I’ve got to say, Bride of the Demon is a HELL of a comic.

I’m not sure it’s good…exactly…and it’s certainly not afraid of a stereotype. But. Hmm.

Talia. Talia where are the rest of your clothes? Are the tailors just making them from the fabric saved from Ra’s deep chest openings?

(The outfits improve. Somewhat. From here on in but there’s still a lot of deep Vs and gauze skirts and odd peekaboo cutouts)

Ra’s romancing the aged movie star he just popped in the Pit and wants to make his bride.

I just…hmm. Feel that literally everyone who’s ever written fic featuring Ra’s having sex needs to look at this panel? His bed apparently has dragon claws for support.

Yes the Demon Trilogy are explicitly not-quite-canonical, but this scene is HILARIOUS in that Tim is a character in this story.
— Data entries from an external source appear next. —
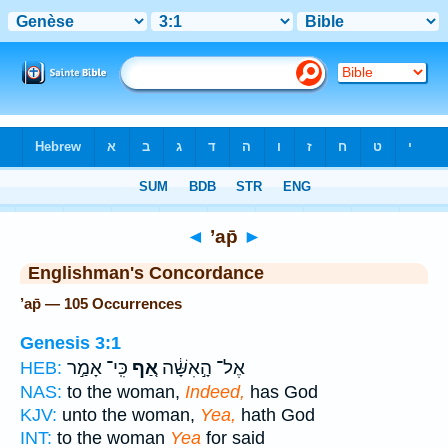
Bible
>
Strong's
> Hebrew
◄
’ap̄
►
Englishman's Concordance
’ap̄ — 105 Occurrences
Genesis 3:1
כִּֽי־ אָמַ֣ר
אַ֚ף
אֶל־ הָ֣אִשָּׁ֔ה
HEB:
NAS:
to the woman,
Indeed,
has God
KJV:
unto the woman,
Yea,
hath God
INT:
to the woman
Yea
for said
Tim is a very, VERY new Robin still in training in this story.

Bruce, when confronted by a man whose son has just died of bullet wounds and who Ra’s has offered to put his son in the Pit, thinks about…losing his parents.

That’s apparently the best parallel to draw on the topic of “have you ever lost [a son]?” Ahahahahaha

Also of course the first time Tim ever pulls this move:

Tim is baby, Bruce spends like 1/3 of this comic telling Tim he can’t go out in the field yet.